> **Task statement**: Extract the passage of the VAT regulation text below that runs from "Member States shall provide that taxable" to "be submitted by electronic means.", copying it word for word.

> **Text shown**:
__________________________________________________

This Regulation also lays down rules and procedures for the exchange by electronic means of VAT information on goods and services supplied or goods transferred in accordance with the special schemes provided for in Title XII, Chapter 6, of Directive 2006/112/EC and also for any subsequent exchange of information and, as far as goods and services covered by the special schemes are concerned, for the transfer of money between Member States' competent authorities.’;
(2)in Article 2, paragraph 2 is replaced by the following:
‘2.
The definitions contained in Articles 358, 358a, 369a, 369l and 369xa of Directive 2006/112/EC for the purposes of each special scheme shall also apply for the purposes of this Regulation.’;
(3)in Article 17(1), points (d) and (e) are replaced by the following:
‘(d) information which it collects pursuant to Articles 360, 361, 364, 365, 369c, 369f, 369g, 369o, 369p, 369s, 369t, 369xc, 369xf and 369xg of Directive 2006/112/EC;
(e) data on the VAT identification numbers referred to in Article 369q of Directive 2006/112/EC it has issued and per VAT identification number issued by any Member State, the total value of the imports of goods exempted under Article 143(1), point (ca), during each month, per Member State of consumption as defined in Article 369l(4) of that Directive;’;
(4)Article 47b is replaced by the following:
‘Article 47b
1.
Member States shall provide that taxable persons making use of the special scheme laid down in Title XII, Chapter 6, Section 2 of Directive 2006/112/EC provide to the Member State of identification, by electronic means, the information laid down in Article 361 of that Directive. Taxable persons making use of the special schemes laid down in Title XII, Chapter 6, Sections 3 and 5, of Directive 2006/112/EC shall provide, to the Member State of identification, by electronic means, details for their identification when their activities commence pursuant to Articles 369c and 369xc of that Directive. Any changes in the information provided pursuant to Article 361(2), Article 369c and Article 369xc of Directive 2006/112/EC shall also be submitted by electronic means.
2.
The Member State of identification shall transmit the information referred to in paragraph 1 by electronic means to the competent authorities of the other Member States within 10 days from the end of the month in which the information was received from the taxable person using one of the special schemes laid down in Title XII, Chapter 6, Sections 2, 3 and 5, of Directive 2006/112/EC. The Member State of identification shall in the same manner inform the competent authorities of the other Member States of the VAT identification numbers referred to in those Sections 2, 3 and 5.
3.
Where a taxable person making use of one of the special schemes laid down in Title XII, Chapter 6, Sections 2, 3 and 5, of Directive 2006/112/EC is excluded from that special scheme, the Member State of identification shall inform the competent authorities of the other Member States thereof by electronic means and without delay.’;
(5)Article 47d is replaced by the following:
‘Article 47d
1.
Member States shall provide that the VAT return with the details set out in Articles 365, 369g, 369t and 369xg of Directive 2006/112/EC are submitted by electronic means.
2.
The Member State of identification shall transmit the information referred to in paragraph 1 by electronic means to the competent authority of the Member State of consumption or the Member States from and to which the goods have been dispatched or transported at the latest 20 days after the end of the month during which the return was required to be submitted.’;
(6)in Article 47h, the following paragraph is added:
‘For the purposes of the first paragraph, Member States shall grant competent authorities access to the information referred to in Article 369p (1) and (3) of Directive 2006/112/EC.’;
(7)Article 47i is amended as follows:
(a)paragraph 1 is replaced by the following:
‘1.

__________________________________________________

> **Source excerpt**:
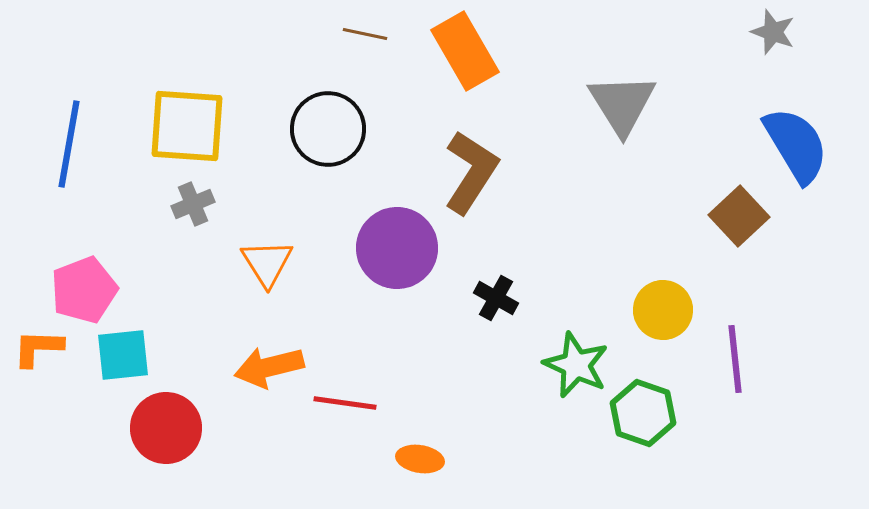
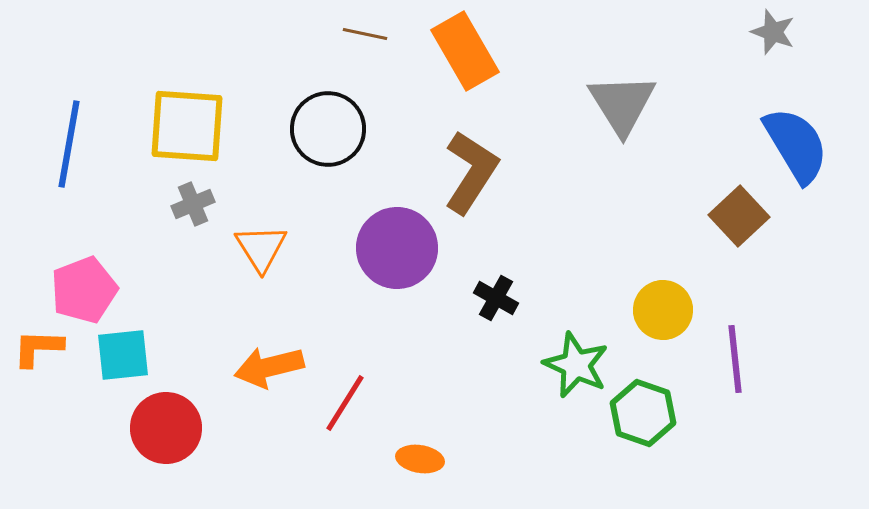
orange triangle: moved 6 px left, 15 px up
red line: rotated 66 degrees counterclockwise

__________________________________________________

> **Exercise response**:
Member States shall provide that taxable persons making use of the special scheme laid down in Title XII, Chapter 6, Section 2 of Directive 2006/112/EC provide to the Member State of identification, by electronic means, the information laid down in Article 361 of that Directive. Taxable persons making use of the special schemes laid down in Title XII, Chapter 6, Sections 3 and 5, of Directive 2006/112/EC shall provide, to the Member State of identification, by electronic means, details for their identification when their activities commence pursuant to Articles 369c and 369xc of that Directive. Any changes in the information provided pursuant to Article 361(2), Article 369c and Article 369xc of Directive 2006/112/EC shall also be submitted by electronic means.